Related to that, I believe one can find friends and support without joining a religion. Having someone willing to bring a casserole by after a Life Event is not exclusive to members of religious groups. I am fortunate in that I have been able to prove this — there are people I know, unaffiliated with any religion, who would drop whatever else they were doing and come to my aid should I need it, and I hope they know I would do the same for them. And that’s not even counting my family, who, I know, would likely cut off parts of their own bodies if it was necessary to save me — as I would without hesitation do for them.
I believe that belief doesn’t contra-indicate facts. Sometimes, a sequence of events happens that, on the surface, appears causal. On closer examination, though, you see that they are indeed coincidental — two things happened in a particular sequence, but the first did not cause the second and the second would have happened even if the first did not happen.
I believe that trying to bludgeon someone into submitting to your dogma when they really have no desire to or intention of doing so is a form of emotional blackmail, if not outright abuse.
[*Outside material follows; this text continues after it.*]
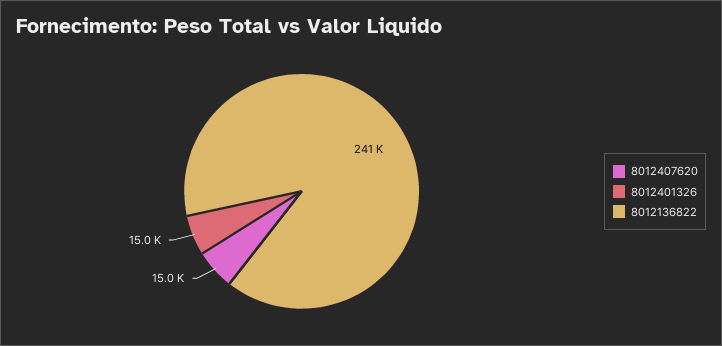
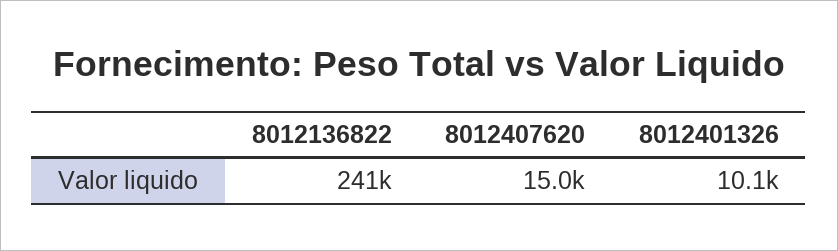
8012401326: 15000 -> 10100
Yes, that’s right: this whole thing is just a statement, not an invitation to follow me. I may not be going someplace you really wanted to go. And I’m quite alright with that. I most assuredly do not claim any sort of exclusive on what’s right and what isn’t. THERE IS NO ONE RIGHT WAY! Do your own thinking, make your own decisions, follow your own path, and I will cheer you.
I believe that if you are concerned about someone you love’s actions or decisions, snarking at them in a public manner is precisely the wrong way to convey that concern, no matter how much humor it’s cloaked in. Make a phone call. Send an e-mail. Pull them aside for a quiet chat. This is something I’ll readily admit failing in the past, but I have made considerable effort to change my behavior and catch myself. I don’t always succeed, but I do more often than not now. And I appreciate being called on it when I slip.
And I believe that it’s absolutely vital to listen. Not just hear, but listen. There’s a difference.